Modified: trunk/openvas-plugins/scripts/ldap.inc
===================================================================
--- trunk/openvas-plugins/scripts/ldap.inc	2012-04-02 14:54:18 UTC (rev 13182)
+++ trunk/openvas-plugins/scripts/ldap.inc	2012-04-02 15:34:57 UTC (rev 13183)
@@ -52,23 +52,60 @@
  return NULL;
 }
 
+# extract the message length
+# WARNING offset is updated by the function call (reference) !
+function get_ber_size(buf, offset) {
+    local_var lm_length, length_length, i;
+    lm_length = ord(buf[offset]);
+    offset++;
+    if(lm_length > 128) {
+        # undetermined length message
+        length_length = lm_length - 128;
+        lm_length = 0;
+        for(i=0; i<length_length; i++) {
+            lm_length = (lm_length << 8) | ord(buf[offset++]);
+        }
+    }
+    return lm_length;
+}
+
 function is_ldapv3(port) {
+    local_var offset, lm_length, messageId_length, bindResponse_length, resultCode_length, resultCode, i, soc, buf;
 
-  soc = open_sock_tcp(port);
-  if(!soc)return FALSE;
+    soc = open_sock_tcp(port);
+    if(!soc) return FALSE;
 
-  req =  raw_string(0x30,0x0c,0x02,0x01,0x01,0x60,0x07,0x02,0x01,0x03,0x04,0x00,0x80,0x00); # v3 bind
-  send(socket:soc, data:req);
+    req =  raw_string(0x30,0x0c,0x02,0x01,0x01,0x60,0x07,0x02,0x01,0x03,0x04,0x00,0x80,0x00); # v3 bind
+    send(socket:soc, data:req);
 
-  buf = recv(socket:soc, length:128);
-  close(soc);
+    buf = recv(socket:soc, length:128);
+    close(soc);
 
-  if(!buf)return FALSE;
+    if(!buf) return FALSE;
 
-  if(ord(buf[9]) == 0 && ord(buf[10]) == 4 && ord(buf[11] == 0)) { # ord(buf[9] == bindResponse -> resultCode. 0 == success, >0 == error
-    return TRUE;
-  }  
+    # decode ldapMessage length (encoded as BER)
+    offset = 0;
+    if(ord(buf[offset++]) != 48) return FALSE; # (0x30)

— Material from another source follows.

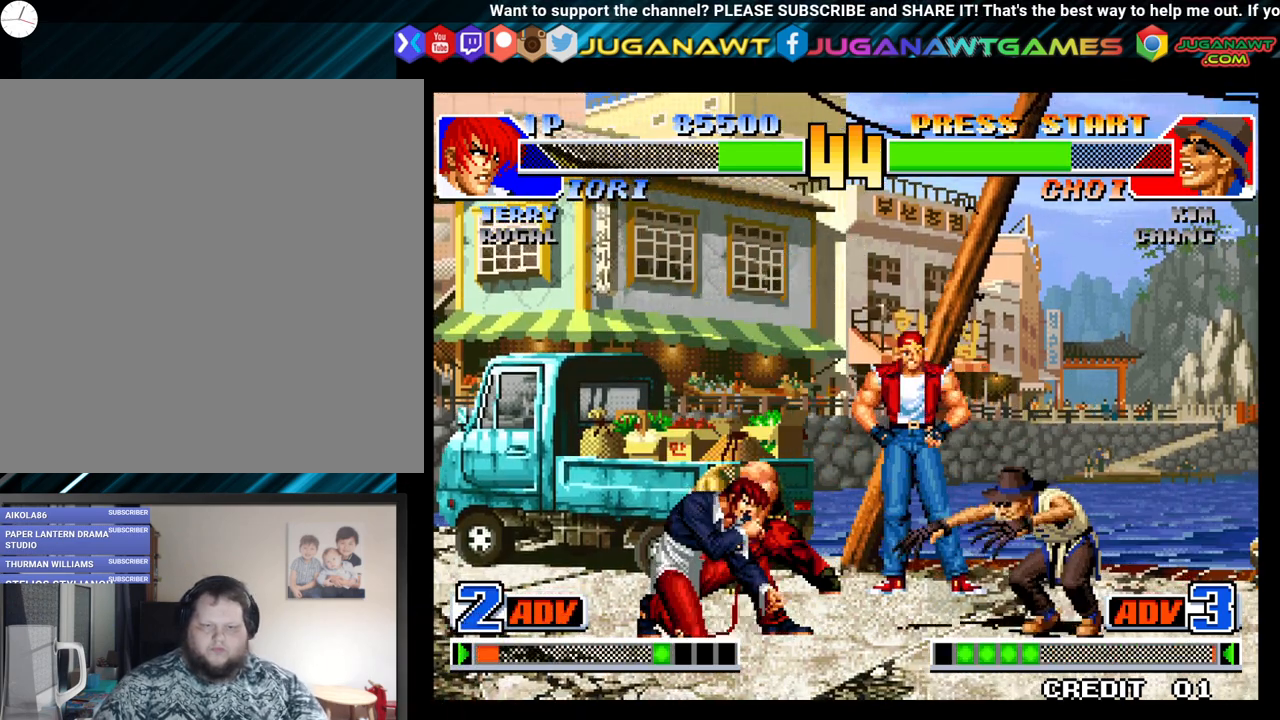
{"buttons": [], "left_stick": "center", "right_stick": "center", "events": [[33, "DPAD_LEFT", "down"], [100, "DPAD_DOWN", "up"], [100, "X", "down"], [150, "DPAD_LEFT", "up"], [217, "X", "up"]]}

+    lm_length = get_ber_size(buf, offset);
+    if (strlen(buf) < lm_length + offset) return FALSE; # whoops, we have not enough data (should never happen since bindResponse is a short message)
 
-  return FALSE;
+    # we are not at offset = message id, we skip it
+    if (ord(buf[offset++]) != 2) return FALSE; # messageId is an INT
+    messageId_length = get_ber_size(buf, offset);
+    offset += messageId_length;
 
+    # now enter the bindResponse
+    if (ord(buf[offset++]) != 97) return FALSE; # (0x61)
+    bindResponse_length = get_ber_size(buf, offset);
+
+    # now dig into response code
+    if (ord(buf[offset++]) != 10) return FALSE; # (0x0A)
+    resultCode_length = get_ber_size(buf, offset);
+    resultCode = 0;
+    for (i=0; i<resultCode_length; i++) {
+        resultCode = (resultCode << 8) | ord(buf[offset++]);
+    }
+    if (resultCode == 0) return TRUE; # server has accepted the v3 bind
+
+    return FALSE;
 }  

Modified: trunk/openvas-plugins/scripts/vmware_esx.inc
===================================================================
--- trunk/openvas-plugins/scripts/vmware_esx.inc	2012-04-02 14:54:18 UTC (rev 13182)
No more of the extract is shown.